Жалелов изменился в лице, но кивнул в ответ, вытащив сигарету, на этот раз для себя.
— Хотеть мести — это в порядке вещей. И признаваться в этом по-пьяни тоже. Ненормально только делать это целью и посвящать этому жизнь. А ты рисуешь, читаешь, стремишься к чему-то, так что всё окей.
— Да, но иногда я часами сижу и не понимаю, как это вообще могло случиться, — он устало взглянул на свою руку.
— В жизни случается уйма чернухи, — вздохнул мужчина. — Хочешь поговорить об этом?
— На самом деле нет, — сказал он и выхватил сигарету из пальцев Адиля.
Парень глубоко затянулся и уронил отяжелевшее тело рядом с Жалеловым. Пылинки летали в воздухе, от обезболивающих и вина тянуло спать. Он уложил голову на колено учителя и задумчиво уставился в потолок. Парень смотрел на последние тонкие струйки дыма, поднимающиеся от почти затухнувшей сигареты, быстро истлевшей меж его пальцев и прокручивал последние несколько дней, смакуя воспоминания по очереди.
— Вам нравится Сенкевич? — внезапно спросил он.
— Откуда ты... Понятно, библиотекарь.
— Вы потеряли мою закладку, — улыбнулся Незборецкий.
— Извини, — сказал мужчина. — Я хотел найти Честертона, но его уже кто-то взял.
— Сборники об отце Брауне?
Тот кивнул и Кирилл махнул рукой на лестницу, которая служила ему книжной полкой для всего, что Максим ему отдавал надолго. — Начиная с ?Неведения Отца Брауна? всё здесь. Можете брать, я уже почти дочитал. — Много читаешь? — А чем ещё тут заниматься? — он прикрыл глаза. — Только читаю и рисую. Вот вчера привезли холст, буду писать большую часть дня, может хоть зрение спасу на время.
— Кирилл, — шумно вздохнул Жалелов, — я бы, конечно, не учил тебя жить, если б не нужно было, но побереги здоровье, пожалуйста.

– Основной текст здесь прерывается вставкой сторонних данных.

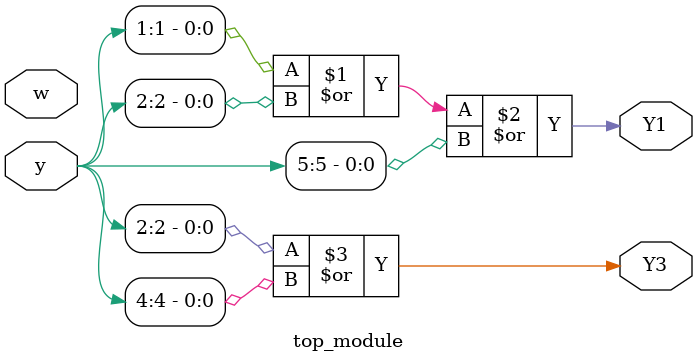
<source format=sv>
module top_module (
    input [5:0] y,
    input w,
    output Y1,
    output Y3
);

// Signal Y1 (input of state flip-flop y[1])
// From the state diagram, we can see that the input of flip-flop y[1] is:
// 1 for state B, C, and F
// 0 for state A, D, and E
assign Y1 = y[1] | y[2] | y[5];

// Signal Y3 (input of state flip-flop y[3])
// From the state diagram, we can see that the input of flip-flop y[3] is:
// 1 for state C and E
// 0 for state A, B, D, and F
assign Y3 = y[2] | y[4];

endmodule

</source>
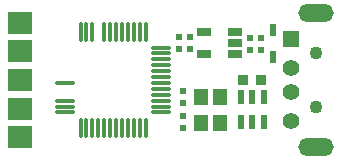
<source format=gts>
G04*
G04 #@! TF.GenerationSoftware,Altium Limited,Altium Designer,23.8.1 (32)*
G04*
G04 Layer_Color=8388736*
%FSLAX44Y44*%
%MOMM*%
G71*
G04*
G04 #@! TF.SameCoordinates,C9A30DB4-BB40-4B38-85DC-7C9B31114FAE*
G04*
G04*
G04 #@! TF.FilePolarity,Negative*
G04*
G01*
G75*
%ADD19R,0.5080X1.1684*%
%ADD25R,2.0508X1.8508*%
%ADD26R,0.5508X0.5508*%
%ADD27R,0.5508X1.1258*%
%ADD28R,0.8128X0.8128*%
%ADD29R,1.2008X1.4508*%
%ADD30O,1.8508X0.3308*%
%ADD31O,0.3308X1.8508*%
%ADD32R,1.2008X0.6508*%
%ADD33C,1.4200*%
%ADD34R,1.4200X1.4200*%
%ADD35C,1.1000*%
%ADD36O,3.0000X1.5000*%
D19*
X210991Y53723D02*
D03*
X220491D02*
D03*
X229991D02*
D03*
Y32387D02*
D03*
X220491D02*
D03*
X210991D02*
D03*
D25*
X23998Y116649D02*
D03*
Y43899D02*
D03*
Y68149D02*
D03*
Y92399D02*
D03*
Y19649D02*
D03*
D26*
X218804Y103817D02*
D03*
Y93817D02*
D03*
X227451D02*
D03*
Y103817D02*
D03*
X167448Y104579D02*
D03*
Y94579D02*
D03*
X158801Y104579D02*
D03*
Y94579D02*
D03*
X161475Y27648D02*
D03*
Y37648D02*
D03*
Y58648D02*
D03*
Y48648D02*
D03*
D27*
X237975Y110858D02*
D03*
Y87618D02*
D03*
D28*
X227656Y68149D02*
D03*
X212916D02*
D03*
D29*
X176796Y32148D02*
D03*
Y54148D02*
D03*
X192796D02*
D03*
Y32148D02*
D03*
D30*
X143045Y40648D02*
D03*
Y45649D02*
D03*
Y50648D02*
D03*
Y55649D02*
D03*
Y60648D02*
D03*
Y65649D02*
D03*
Y70648D02*
D03*
Y75649D02*
D03*
Y80648D02*
D03*
Y85649D02*
D03*
Y90648D02*
D03*
Y95649D02*
D03*
X62044Y65649D02*
D03*
Y50648D02*
D03*
Y45649D02*
D03*
Y40648D02*
D03*
D31*
X130045Y108649D02*
D03*
X125044D02*
D03*
X120045D02*
D03*
X115044D02*
D03*
X110045D02*
D03*
X105044D02*
D03*
X100045D02*
D03*
X95044D02*
D03*
X85044D02*
D03*
X80045D02*
D03*
X75044D02*
D03*
Y27648D02*
D03*
X80045D02*
D03*
X85044D02*
D03*
X90045D02*
D03*
X95044D02*
D03*
X100045D02*
D03*
X105044D02*
D03*
X110045D02*
D03*
X115044D02*
D03*
X120045D02*
D03*
X125044D02*
D03*
X130045D02*
D03*
D32*
X205620Y89892D02*
D03*
Y99392D02*
D03*
Y108892D02*
D03*
X179620D02*
D03*
Y89892D02*
D03*
D33*
X253306Y33149D02*
D03*
Y58149D02*
D03*
Y78149D02*
D03*
D34*
Y103149D02*
D03*
D35*
X274306Y45649D02*
D03*
Y90649D02*
D03*
D36*
Y11149D02*
D03*
Y125149D02*
D03*
M02*

</source>
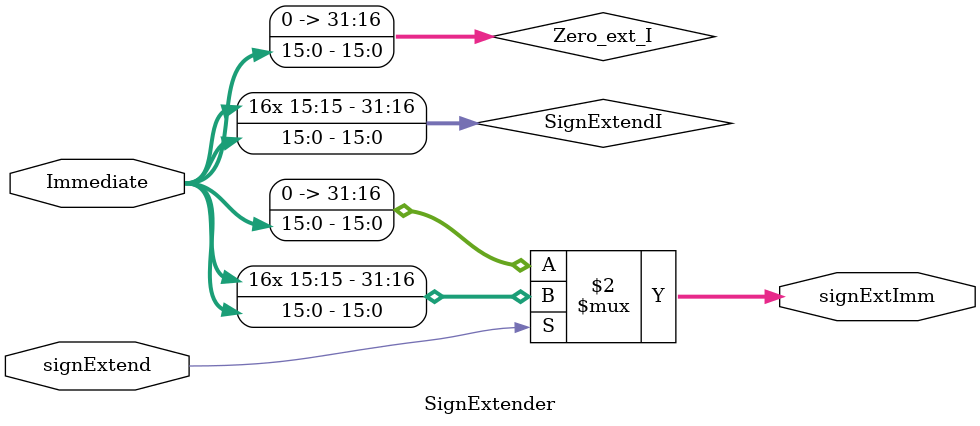
<source format=v>
`timescale 1ns / 1ps


module SignExtender(signExtImm, Immediate, signExtend);
    input [15:0] Immediate;
    input signExtend;
    output [31:0] signExtImm;
    
    wire [31:0] SignExtendI, Zero_ext_I;
    
    assign SignExtendI= {{16{Immediate[15]}}, Immediate}; //sign extended immediate 
    assign Zero_ext_I= {{16{1'b0}}, Immediate}; //zero exteded immediate 
    
    assign signExtImm= (signExtend==1'b1) ? SignExtendI : Zero_ext_I;
    

endmodule

</source>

— Адиль Оралбекович, а почему вы вообще обо мне так заботитесь? В мастерской ненадолго затихли все звуки, даже постукивание редких капель дождя прекратилось, пока мужчина собирался с мыслями. Незборецкий так и открыл правый глаз, не покрытый повязкой, боясь увидеть лицо Адиля, думая, что вопрос его разозлит.
Но он не злился. Мужчина запрокинул голову назад и потёр переносицу. Спрятав лицо, отвечать на вопрос стало намного легче. Он начал что-то говорить, но бросил взгляд на Кирилла и увидел, что на расслабленном лице не шевелится ни одной мышцы. Светлые ресницы подрагивали в такт дыханию, а сжатые обычно губы были слегка приоткрыты. Адиль сглотнул. В полумраке флигеля, с подростком, спящим у себя на коленях, он вдруг понял, что это и есть дом.